Yalancı balgam: Buna yalancı balgam denmesi burundan, boğazdan, mide ya da sinüslerden gelen sümüksü kıvamda olan salgının balgam olarak görülmesinden kaynaklanır. Yapısı balgamı andırdığı için yalancı balgam denir.
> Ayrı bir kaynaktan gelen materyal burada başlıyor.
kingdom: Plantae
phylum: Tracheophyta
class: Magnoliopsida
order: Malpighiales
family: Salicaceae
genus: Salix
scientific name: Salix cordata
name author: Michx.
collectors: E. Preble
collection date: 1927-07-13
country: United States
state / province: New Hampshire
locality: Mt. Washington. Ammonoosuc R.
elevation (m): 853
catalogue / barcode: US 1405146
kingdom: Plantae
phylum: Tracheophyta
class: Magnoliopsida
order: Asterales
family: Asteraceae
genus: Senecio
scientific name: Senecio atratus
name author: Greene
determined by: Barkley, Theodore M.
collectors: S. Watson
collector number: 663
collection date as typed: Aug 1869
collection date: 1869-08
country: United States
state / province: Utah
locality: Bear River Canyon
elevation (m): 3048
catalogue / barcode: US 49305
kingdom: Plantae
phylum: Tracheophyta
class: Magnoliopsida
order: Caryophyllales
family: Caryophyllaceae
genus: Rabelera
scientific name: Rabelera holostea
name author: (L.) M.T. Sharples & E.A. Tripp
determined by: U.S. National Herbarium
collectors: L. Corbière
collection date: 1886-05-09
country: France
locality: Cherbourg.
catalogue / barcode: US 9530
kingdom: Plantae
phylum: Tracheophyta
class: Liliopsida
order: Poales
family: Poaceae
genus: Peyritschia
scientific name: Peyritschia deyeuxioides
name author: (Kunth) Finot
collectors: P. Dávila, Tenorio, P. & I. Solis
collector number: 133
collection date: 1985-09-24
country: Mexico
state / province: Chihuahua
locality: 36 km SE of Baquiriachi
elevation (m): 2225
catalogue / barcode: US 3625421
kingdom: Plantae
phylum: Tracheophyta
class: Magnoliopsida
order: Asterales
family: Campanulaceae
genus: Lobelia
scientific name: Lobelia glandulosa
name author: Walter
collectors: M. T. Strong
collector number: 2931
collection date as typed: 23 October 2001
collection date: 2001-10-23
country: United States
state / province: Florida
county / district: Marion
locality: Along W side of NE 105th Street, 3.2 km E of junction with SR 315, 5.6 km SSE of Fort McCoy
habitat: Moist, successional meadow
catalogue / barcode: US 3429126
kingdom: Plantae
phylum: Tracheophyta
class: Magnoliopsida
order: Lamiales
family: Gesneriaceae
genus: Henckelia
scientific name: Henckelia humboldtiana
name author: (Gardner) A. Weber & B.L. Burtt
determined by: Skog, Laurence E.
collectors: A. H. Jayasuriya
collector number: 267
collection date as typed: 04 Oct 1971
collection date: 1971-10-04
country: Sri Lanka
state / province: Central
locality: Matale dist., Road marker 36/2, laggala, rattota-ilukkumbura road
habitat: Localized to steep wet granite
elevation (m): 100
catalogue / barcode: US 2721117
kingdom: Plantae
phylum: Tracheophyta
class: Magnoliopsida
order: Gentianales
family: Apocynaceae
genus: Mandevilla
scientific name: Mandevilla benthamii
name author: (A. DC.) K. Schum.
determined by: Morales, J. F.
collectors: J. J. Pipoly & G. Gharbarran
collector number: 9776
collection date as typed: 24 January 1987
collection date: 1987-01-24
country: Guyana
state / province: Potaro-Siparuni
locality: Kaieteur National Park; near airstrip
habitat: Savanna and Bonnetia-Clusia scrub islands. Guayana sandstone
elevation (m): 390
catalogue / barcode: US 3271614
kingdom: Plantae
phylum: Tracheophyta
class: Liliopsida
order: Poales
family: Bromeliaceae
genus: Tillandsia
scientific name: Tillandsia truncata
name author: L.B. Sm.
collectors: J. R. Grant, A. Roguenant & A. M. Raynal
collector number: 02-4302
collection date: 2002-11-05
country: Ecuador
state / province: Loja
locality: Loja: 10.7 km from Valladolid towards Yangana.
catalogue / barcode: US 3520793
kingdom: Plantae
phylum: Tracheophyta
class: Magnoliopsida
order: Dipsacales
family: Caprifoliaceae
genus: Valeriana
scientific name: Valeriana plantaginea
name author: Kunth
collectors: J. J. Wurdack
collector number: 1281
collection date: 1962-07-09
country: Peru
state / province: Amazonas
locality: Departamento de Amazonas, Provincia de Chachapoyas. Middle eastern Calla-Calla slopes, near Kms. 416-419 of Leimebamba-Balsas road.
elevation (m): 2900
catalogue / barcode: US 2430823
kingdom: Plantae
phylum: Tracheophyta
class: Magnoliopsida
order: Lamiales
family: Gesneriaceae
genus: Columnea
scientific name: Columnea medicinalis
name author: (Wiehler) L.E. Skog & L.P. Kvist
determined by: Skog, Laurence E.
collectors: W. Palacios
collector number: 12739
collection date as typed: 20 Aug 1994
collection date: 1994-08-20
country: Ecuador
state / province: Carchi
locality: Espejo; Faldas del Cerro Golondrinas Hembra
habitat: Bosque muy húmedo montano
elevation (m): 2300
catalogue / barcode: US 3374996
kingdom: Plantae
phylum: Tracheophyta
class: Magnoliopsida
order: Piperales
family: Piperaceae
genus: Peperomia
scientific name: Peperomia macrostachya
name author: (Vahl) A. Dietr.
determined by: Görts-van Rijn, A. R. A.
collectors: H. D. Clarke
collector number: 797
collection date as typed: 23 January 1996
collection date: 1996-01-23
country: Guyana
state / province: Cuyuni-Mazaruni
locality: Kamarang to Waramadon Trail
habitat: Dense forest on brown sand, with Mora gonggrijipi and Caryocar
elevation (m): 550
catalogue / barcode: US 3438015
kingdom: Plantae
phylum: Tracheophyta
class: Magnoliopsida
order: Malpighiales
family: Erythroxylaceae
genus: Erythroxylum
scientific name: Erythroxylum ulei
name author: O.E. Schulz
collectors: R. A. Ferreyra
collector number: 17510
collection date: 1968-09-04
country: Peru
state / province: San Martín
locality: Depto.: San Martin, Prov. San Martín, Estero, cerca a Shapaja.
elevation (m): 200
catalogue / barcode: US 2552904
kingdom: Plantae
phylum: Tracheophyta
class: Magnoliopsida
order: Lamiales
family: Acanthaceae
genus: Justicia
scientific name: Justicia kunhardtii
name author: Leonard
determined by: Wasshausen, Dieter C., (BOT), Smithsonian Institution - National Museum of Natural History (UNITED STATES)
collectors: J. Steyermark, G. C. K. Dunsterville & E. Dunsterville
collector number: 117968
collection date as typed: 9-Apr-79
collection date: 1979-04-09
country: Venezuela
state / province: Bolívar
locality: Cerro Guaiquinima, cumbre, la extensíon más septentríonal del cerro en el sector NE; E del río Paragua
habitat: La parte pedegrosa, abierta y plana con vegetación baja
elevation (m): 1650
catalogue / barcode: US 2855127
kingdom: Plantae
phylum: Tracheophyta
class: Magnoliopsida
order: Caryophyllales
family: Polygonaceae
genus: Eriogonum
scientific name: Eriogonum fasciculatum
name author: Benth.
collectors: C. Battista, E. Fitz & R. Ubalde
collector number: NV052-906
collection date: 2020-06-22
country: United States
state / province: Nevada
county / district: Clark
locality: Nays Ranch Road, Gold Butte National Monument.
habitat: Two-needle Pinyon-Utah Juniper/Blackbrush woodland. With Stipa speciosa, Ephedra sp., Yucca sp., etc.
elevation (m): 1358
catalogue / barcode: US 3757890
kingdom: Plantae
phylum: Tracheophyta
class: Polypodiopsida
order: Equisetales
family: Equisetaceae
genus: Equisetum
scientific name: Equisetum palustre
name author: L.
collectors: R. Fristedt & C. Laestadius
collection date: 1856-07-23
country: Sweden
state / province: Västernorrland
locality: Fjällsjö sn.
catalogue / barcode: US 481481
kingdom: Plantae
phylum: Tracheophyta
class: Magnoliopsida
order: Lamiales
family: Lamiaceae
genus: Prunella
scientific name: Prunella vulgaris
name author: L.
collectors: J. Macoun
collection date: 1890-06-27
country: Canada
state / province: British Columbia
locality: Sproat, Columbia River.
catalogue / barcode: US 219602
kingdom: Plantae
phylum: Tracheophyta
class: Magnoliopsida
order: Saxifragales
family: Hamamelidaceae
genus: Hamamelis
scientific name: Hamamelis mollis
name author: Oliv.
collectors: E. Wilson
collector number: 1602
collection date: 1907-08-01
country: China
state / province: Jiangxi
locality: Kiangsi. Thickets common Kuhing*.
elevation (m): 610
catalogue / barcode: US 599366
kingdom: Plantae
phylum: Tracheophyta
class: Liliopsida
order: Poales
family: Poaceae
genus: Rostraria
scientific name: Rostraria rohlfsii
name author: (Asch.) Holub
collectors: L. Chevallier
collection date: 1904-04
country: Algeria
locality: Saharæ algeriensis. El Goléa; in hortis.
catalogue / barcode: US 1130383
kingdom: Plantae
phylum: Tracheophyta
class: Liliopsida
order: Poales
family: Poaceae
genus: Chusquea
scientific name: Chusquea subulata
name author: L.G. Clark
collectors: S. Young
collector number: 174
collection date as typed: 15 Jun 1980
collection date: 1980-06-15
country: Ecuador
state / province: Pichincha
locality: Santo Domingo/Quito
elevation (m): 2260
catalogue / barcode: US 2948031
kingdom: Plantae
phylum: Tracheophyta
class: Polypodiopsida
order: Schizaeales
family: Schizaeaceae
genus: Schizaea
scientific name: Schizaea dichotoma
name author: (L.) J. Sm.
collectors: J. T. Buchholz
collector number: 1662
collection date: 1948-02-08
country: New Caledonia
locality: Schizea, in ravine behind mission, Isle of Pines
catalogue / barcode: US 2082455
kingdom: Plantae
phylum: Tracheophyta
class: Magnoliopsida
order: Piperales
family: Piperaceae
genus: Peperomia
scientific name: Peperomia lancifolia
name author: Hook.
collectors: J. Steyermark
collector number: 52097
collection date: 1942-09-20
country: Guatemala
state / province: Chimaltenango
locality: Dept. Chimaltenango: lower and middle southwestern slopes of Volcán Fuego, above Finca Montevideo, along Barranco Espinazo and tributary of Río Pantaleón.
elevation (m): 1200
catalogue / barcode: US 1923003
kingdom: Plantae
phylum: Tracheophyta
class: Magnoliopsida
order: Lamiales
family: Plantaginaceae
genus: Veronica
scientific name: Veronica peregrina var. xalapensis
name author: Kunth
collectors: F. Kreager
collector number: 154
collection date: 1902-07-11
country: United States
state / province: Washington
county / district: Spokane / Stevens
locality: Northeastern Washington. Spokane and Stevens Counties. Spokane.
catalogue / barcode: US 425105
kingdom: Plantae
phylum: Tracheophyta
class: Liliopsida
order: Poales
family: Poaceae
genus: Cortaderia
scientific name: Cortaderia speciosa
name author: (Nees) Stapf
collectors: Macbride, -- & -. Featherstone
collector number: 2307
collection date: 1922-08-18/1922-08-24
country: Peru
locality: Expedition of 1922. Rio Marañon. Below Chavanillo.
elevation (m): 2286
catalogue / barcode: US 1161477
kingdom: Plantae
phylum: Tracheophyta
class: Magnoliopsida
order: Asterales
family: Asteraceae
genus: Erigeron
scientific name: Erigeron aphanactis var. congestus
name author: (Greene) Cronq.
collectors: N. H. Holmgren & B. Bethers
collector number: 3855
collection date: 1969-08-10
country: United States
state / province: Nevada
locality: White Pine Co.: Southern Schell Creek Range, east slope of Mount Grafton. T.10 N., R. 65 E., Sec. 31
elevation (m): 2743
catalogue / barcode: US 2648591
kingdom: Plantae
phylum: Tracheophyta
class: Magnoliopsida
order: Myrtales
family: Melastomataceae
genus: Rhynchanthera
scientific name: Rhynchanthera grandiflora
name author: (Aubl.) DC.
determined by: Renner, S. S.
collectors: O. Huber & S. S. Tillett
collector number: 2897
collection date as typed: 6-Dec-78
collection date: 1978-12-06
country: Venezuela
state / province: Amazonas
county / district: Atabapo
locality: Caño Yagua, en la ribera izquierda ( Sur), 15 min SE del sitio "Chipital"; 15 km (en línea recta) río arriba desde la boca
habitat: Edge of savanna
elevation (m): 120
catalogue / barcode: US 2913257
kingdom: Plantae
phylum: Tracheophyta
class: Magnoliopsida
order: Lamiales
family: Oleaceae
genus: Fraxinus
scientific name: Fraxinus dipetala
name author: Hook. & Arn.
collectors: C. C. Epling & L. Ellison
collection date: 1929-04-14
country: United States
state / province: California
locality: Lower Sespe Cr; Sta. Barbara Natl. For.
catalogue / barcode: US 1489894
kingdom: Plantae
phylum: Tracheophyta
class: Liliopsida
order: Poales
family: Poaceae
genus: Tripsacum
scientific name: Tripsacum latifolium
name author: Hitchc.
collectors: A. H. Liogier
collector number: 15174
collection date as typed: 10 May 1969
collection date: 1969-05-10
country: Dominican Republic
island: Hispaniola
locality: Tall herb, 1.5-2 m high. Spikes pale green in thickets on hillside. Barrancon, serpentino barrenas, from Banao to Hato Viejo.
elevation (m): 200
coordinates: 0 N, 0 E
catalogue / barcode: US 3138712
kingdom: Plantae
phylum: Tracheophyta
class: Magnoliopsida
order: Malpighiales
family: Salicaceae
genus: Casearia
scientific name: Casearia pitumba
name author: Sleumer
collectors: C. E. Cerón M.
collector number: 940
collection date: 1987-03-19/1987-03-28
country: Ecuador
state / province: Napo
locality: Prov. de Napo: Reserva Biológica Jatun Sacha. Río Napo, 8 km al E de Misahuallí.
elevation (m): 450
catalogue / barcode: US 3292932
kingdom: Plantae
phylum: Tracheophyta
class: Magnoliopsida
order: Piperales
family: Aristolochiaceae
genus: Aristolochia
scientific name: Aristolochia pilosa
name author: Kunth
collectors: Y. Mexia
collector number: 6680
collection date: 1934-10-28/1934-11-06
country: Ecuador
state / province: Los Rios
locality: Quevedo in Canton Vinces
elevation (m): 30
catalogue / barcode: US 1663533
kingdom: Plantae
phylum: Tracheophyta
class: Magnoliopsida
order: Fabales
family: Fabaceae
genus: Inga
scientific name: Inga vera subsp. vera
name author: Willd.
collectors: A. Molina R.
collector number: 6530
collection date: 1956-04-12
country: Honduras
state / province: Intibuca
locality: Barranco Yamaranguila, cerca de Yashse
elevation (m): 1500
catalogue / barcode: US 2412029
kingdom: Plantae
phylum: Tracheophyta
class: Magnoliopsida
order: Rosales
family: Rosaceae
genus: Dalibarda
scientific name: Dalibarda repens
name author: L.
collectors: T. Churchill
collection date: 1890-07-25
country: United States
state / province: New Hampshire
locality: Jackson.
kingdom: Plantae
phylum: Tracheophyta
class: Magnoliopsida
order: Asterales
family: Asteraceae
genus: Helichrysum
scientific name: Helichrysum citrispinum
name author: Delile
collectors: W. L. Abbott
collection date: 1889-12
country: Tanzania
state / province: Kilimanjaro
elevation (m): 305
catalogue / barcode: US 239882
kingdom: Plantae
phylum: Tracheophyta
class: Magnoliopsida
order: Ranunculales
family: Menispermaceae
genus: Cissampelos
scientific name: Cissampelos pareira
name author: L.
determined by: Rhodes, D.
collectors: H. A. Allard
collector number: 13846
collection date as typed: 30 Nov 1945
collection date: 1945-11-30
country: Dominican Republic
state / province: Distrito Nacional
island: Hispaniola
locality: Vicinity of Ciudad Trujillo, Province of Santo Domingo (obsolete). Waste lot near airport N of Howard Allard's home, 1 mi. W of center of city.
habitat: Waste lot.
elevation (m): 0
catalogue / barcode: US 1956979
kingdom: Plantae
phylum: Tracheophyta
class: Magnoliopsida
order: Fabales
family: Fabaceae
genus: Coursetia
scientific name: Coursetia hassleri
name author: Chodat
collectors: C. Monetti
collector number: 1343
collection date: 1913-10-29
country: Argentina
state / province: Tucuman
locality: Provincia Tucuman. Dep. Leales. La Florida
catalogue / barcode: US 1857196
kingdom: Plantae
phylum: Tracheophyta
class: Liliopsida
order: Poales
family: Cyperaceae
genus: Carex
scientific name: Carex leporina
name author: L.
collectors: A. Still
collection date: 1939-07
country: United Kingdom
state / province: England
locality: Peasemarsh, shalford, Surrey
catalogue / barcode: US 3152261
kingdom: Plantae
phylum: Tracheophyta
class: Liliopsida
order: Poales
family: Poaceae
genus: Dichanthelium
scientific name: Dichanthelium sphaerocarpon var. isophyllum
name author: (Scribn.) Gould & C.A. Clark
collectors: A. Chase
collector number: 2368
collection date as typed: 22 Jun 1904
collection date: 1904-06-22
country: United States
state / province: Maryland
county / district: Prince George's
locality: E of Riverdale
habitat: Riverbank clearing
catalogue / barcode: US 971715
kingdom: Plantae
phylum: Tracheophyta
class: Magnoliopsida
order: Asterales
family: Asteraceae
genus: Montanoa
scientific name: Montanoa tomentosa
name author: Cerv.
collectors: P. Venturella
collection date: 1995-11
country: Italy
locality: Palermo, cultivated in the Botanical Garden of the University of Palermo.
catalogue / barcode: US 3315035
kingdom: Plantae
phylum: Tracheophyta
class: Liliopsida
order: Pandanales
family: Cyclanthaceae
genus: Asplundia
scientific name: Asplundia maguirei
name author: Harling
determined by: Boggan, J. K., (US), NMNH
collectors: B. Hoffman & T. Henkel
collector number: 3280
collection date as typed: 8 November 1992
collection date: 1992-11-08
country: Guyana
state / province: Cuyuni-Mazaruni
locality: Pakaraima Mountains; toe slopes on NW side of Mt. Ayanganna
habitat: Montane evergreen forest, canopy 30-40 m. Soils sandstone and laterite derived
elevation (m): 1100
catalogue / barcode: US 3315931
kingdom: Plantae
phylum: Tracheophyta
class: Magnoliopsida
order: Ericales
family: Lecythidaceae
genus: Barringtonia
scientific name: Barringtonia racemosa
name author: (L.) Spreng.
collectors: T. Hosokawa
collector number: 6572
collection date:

Ancak balgam akciğerlerden ve bronşlardan öksürükle birlikte gelen bir salgıdır.

Balgamın yoğunluğunu azaltan ilaçlar nasıl etki eder?

Balgam yapısı yoğunlaştığında kullanılan ilaçların etken maddesi asetil sisteindir. İlaçların kullanımı genellikle suyun içinde eritilerek olur. Bunlar tablet ya da toz halindedir. İlaçların mukolitik özelliği vardır. Bunlar balgamın daha akışkan olmasını sağlar. Ayrıca ekspektoran özellikte olurlar. Bu sayede silia hücrelerinin daha aktif olmasına yardımcı olurlar. Antioksidan özellikleri nedeniyle de, vücuttaki zararlı radikalleri yakalar, onları etkisizleştirmeye çalışırlar. İlaçların bu etkileri genel olarak vücut sağlığını korumada etkilidir. Etken maddesi olan asetil sistein vücutta gluatyona dönüşür. Bu balgamın sitoprotektif özelliğidir.

Balgamın tehlikeli olduğu durumlar

Vücudun balgam atması belli oranlarda normal kabul edilir. Ancak çıkarılan balgamın sürekli olarak artması, renginin değişmesi, bunlara eşlik eden solunum zorluğunun olması, halsizlik çekilmesi, gece terlemesi gibi belirtiler olursa, balgamın bir sinyal olduğu kabul edilir. Tek başına hastalık olarak kabul edilmeyen balgam bu durumlarda hastalığın bir göstergesi olarak kabul edilir. Vücutta gelişen bir enfeksiyonun varlığı dikkate alınmalıdır. Kanlı balgam olduğu takdirde, kişinin hemen bir doktor kontrolüne gitmesi ve gerekli tetkiklerin yapılarak bunun sebebi belirlenmelidir.